As the U.S. government attempts to grapple with skyrocketing oil prices from Russia’s invasion of Ukraine, it has called on other major oil-producing nations to increase their production, including some typically regarded as adversaries. Washington has pushed for a quick resolution to Iranian nuclear negotiations in Vienna, as a settlement there would lower restrictions on Iranian oil sales and decrease the global price of oil. U.S. officials also visited oil-rich Venezuela in an attempt to encourage the government to increase his production.
Although Russia is one of the world’s largest oil producers, Saudi Arabia is the world’s largest exporter. Riyadh is traditionally regarded as the most influential nation within OPEC, the international oil cartel with tremendous influence over global oil policies. However, despite the booming oil prices and pressure from the Biden administration to increase its supply, Saudi Arabia has so far declined.
Prior to the oil shock, Biden, who has described MbS as a “thug,” appeared reluctant to speak with the crown prince. In spite of MbS’ role as Saudi Arabia’s de facto ruler, the White House had insisted that diplomatic protocol dictated that Biden should speak instead with King Salman. MbS’ alleged refusal to speak with Biden this week was tied by many outside observers to an interview in The Atlantic, in which he suggested that he did “not care” if Biden misunderstood him.

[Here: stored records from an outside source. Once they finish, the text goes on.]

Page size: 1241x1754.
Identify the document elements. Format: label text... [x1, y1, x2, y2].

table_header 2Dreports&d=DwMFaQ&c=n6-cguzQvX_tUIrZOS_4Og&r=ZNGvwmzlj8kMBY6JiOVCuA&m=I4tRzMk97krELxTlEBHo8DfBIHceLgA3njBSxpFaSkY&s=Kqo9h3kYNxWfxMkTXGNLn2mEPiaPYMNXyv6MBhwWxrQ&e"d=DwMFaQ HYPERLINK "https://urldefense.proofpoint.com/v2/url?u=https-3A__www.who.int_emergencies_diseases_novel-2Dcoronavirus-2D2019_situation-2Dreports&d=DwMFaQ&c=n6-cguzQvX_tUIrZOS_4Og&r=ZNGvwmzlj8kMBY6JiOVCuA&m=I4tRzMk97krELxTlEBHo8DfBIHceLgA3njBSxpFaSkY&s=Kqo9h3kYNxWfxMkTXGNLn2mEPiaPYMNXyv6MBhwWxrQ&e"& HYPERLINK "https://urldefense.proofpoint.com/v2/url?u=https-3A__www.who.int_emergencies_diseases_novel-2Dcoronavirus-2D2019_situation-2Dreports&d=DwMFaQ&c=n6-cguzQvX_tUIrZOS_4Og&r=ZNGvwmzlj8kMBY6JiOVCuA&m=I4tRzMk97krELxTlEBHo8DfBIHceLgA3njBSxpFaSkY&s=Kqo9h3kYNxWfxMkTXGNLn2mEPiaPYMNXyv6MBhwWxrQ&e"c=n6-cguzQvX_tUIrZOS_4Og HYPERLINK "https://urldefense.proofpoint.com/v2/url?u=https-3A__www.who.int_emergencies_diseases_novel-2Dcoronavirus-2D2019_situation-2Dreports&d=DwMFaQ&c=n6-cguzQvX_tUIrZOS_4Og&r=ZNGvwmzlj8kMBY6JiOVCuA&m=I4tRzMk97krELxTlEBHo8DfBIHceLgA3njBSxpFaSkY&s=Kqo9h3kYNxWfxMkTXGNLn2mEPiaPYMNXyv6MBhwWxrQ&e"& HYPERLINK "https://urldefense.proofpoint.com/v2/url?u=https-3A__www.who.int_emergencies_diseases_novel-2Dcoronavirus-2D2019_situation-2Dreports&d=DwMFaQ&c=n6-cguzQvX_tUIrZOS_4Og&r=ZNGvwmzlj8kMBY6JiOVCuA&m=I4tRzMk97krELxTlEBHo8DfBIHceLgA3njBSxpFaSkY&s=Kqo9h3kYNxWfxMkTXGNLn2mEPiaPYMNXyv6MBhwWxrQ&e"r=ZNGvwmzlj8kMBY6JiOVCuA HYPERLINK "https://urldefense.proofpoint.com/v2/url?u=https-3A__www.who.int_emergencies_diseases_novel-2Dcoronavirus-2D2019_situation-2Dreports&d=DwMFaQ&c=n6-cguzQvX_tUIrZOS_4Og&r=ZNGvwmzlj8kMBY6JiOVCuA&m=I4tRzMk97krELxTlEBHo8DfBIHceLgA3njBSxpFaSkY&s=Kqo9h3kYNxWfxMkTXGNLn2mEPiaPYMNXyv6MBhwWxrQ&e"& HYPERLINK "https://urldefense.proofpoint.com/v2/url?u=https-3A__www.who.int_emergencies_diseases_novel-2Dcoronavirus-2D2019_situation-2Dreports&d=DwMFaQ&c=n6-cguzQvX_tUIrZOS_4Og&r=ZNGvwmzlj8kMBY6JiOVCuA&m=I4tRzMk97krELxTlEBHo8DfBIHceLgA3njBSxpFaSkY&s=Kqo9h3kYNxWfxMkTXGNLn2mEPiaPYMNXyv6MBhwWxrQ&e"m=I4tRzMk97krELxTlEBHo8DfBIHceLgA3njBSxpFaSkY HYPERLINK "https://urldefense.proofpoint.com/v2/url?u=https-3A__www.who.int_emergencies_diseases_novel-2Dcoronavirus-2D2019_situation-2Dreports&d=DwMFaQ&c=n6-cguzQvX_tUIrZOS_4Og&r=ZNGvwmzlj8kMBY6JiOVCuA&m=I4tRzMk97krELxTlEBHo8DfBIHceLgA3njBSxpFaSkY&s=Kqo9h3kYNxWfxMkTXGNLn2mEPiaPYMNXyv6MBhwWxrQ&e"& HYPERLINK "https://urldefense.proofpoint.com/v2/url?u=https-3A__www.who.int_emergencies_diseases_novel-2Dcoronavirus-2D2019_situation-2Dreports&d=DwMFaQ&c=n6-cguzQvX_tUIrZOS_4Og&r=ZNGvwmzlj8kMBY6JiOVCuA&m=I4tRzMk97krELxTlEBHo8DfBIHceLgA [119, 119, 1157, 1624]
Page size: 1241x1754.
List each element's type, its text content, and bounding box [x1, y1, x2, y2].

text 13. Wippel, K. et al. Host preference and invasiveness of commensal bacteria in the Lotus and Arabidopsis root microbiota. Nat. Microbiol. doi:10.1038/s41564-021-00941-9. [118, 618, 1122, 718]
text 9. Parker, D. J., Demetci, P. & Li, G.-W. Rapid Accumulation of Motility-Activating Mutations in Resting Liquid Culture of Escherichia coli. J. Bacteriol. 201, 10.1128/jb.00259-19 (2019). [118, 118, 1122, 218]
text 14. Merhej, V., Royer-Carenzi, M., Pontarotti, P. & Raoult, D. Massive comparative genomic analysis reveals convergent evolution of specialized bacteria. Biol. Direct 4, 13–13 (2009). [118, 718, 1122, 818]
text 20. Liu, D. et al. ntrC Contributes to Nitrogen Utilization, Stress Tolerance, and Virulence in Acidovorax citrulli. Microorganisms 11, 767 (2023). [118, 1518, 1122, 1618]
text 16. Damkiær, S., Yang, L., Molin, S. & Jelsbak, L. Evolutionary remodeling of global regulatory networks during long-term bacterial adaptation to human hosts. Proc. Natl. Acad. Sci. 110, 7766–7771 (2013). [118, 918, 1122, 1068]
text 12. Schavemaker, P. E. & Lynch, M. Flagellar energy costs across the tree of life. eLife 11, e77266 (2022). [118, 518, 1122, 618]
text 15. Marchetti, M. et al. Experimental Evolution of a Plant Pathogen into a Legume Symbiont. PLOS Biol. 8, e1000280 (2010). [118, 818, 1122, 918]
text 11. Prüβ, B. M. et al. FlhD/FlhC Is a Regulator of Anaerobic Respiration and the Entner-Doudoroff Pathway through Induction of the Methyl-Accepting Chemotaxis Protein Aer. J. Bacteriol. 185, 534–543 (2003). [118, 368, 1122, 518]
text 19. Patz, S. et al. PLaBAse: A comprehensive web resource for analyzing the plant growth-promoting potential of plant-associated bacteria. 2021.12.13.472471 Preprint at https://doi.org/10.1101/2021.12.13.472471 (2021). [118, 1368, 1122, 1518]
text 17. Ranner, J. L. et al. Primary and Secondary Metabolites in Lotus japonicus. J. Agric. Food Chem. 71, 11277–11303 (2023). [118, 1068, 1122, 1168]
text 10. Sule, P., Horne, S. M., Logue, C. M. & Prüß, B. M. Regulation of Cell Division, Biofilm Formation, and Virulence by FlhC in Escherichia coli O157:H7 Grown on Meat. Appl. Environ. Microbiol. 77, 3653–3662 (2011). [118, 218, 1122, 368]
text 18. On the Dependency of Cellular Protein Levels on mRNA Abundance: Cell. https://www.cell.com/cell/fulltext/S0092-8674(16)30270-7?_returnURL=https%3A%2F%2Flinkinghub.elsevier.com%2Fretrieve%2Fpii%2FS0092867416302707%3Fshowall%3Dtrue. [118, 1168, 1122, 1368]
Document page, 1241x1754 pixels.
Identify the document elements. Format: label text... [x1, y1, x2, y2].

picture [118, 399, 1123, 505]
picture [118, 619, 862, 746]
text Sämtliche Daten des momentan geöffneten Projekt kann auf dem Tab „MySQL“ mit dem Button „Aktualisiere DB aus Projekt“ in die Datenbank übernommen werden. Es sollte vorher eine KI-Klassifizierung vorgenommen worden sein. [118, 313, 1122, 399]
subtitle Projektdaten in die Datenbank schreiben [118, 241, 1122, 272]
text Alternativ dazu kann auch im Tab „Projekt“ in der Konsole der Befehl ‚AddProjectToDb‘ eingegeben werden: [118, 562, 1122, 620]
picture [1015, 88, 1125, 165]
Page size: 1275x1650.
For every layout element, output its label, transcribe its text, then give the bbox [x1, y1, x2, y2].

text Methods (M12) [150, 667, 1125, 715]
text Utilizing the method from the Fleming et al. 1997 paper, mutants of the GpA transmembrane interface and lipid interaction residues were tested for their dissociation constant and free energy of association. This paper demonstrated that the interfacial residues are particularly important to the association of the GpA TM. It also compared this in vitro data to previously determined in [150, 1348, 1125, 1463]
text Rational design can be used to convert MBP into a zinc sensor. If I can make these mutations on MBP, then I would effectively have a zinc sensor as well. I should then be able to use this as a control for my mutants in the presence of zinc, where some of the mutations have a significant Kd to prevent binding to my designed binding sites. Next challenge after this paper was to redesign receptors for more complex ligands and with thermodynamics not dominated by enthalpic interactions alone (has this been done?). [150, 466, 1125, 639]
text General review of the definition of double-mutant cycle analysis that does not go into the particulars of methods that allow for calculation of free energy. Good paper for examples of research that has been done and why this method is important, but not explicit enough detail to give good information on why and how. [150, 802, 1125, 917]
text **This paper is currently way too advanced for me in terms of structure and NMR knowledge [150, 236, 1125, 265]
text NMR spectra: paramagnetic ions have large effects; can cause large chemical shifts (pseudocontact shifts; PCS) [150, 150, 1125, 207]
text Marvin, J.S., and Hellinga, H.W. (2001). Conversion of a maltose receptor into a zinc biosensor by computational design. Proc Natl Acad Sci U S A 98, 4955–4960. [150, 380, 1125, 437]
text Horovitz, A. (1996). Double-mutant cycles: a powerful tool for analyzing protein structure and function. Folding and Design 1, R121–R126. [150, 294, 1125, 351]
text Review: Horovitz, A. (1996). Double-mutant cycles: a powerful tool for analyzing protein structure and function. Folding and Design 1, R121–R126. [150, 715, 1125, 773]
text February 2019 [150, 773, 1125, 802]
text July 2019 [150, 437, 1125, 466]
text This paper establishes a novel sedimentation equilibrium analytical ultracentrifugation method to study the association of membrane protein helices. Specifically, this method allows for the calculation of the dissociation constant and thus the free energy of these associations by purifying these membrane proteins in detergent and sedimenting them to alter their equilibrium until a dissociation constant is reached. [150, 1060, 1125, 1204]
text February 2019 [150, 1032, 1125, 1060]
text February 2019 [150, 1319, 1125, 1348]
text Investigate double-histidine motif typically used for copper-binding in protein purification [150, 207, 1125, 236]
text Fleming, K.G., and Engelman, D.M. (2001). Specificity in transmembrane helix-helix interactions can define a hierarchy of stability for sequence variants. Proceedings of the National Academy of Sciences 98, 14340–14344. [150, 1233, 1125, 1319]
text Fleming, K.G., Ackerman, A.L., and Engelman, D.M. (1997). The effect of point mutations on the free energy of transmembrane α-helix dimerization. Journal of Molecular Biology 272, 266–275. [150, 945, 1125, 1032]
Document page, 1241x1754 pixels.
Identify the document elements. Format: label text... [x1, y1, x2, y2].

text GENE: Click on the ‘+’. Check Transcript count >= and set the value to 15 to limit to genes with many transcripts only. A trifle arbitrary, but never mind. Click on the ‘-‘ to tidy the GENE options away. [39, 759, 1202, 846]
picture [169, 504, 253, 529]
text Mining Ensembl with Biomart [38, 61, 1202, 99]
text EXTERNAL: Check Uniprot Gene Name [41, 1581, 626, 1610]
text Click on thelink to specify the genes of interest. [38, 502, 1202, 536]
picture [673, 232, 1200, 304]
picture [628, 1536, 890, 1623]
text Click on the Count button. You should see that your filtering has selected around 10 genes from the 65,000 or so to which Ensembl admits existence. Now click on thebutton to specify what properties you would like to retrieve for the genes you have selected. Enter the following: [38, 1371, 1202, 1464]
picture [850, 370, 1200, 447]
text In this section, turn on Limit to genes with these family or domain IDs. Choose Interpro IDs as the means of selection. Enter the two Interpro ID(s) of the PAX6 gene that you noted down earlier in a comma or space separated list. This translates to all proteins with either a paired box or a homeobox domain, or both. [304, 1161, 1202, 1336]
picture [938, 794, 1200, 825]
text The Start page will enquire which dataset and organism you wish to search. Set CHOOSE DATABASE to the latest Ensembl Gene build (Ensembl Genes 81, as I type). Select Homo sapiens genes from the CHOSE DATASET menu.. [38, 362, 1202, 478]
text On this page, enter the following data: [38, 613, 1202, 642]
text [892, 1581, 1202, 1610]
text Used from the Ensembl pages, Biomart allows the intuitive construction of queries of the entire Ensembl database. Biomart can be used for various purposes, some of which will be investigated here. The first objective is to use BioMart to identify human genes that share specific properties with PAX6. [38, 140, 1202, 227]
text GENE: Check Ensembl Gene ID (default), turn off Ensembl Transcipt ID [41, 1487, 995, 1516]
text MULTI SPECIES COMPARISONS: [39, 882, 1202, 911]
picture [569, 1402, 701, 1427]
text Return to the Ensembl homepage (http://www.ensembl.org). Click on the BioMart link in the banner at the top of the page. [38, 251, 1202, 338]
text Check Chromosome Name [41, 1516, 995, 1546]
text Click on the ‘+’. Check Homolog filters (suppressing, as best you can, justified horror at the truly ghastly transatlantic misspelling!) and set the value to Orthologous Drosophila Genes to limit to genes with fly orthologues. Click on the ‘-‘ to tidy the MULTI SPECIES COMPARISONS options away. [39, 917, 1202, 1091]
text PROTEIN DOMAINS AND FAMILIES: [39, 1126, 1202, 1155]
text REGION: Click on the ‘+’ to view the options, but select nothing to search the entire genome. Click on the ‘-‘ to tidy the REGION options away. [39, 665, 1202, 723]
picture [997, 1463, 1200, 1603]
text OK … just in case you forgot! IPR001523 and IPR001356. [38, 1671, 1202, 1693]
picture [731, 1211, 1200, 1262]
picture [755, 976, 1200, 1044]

The Journal’s report also claimed that the United Arab Emirates’ crown prince, Mohammed bin Zayed, also refused Biden’s call. However, Yousef al-Otaiba, the UAE’s ambassador to the United States, indicated on Wednesday that Abu Dhabi would push OPEC to increase production levels, leading to a rapid decrease in oil prices.
Trevor Filseth is a current and foreign affairs writer for the National Interest.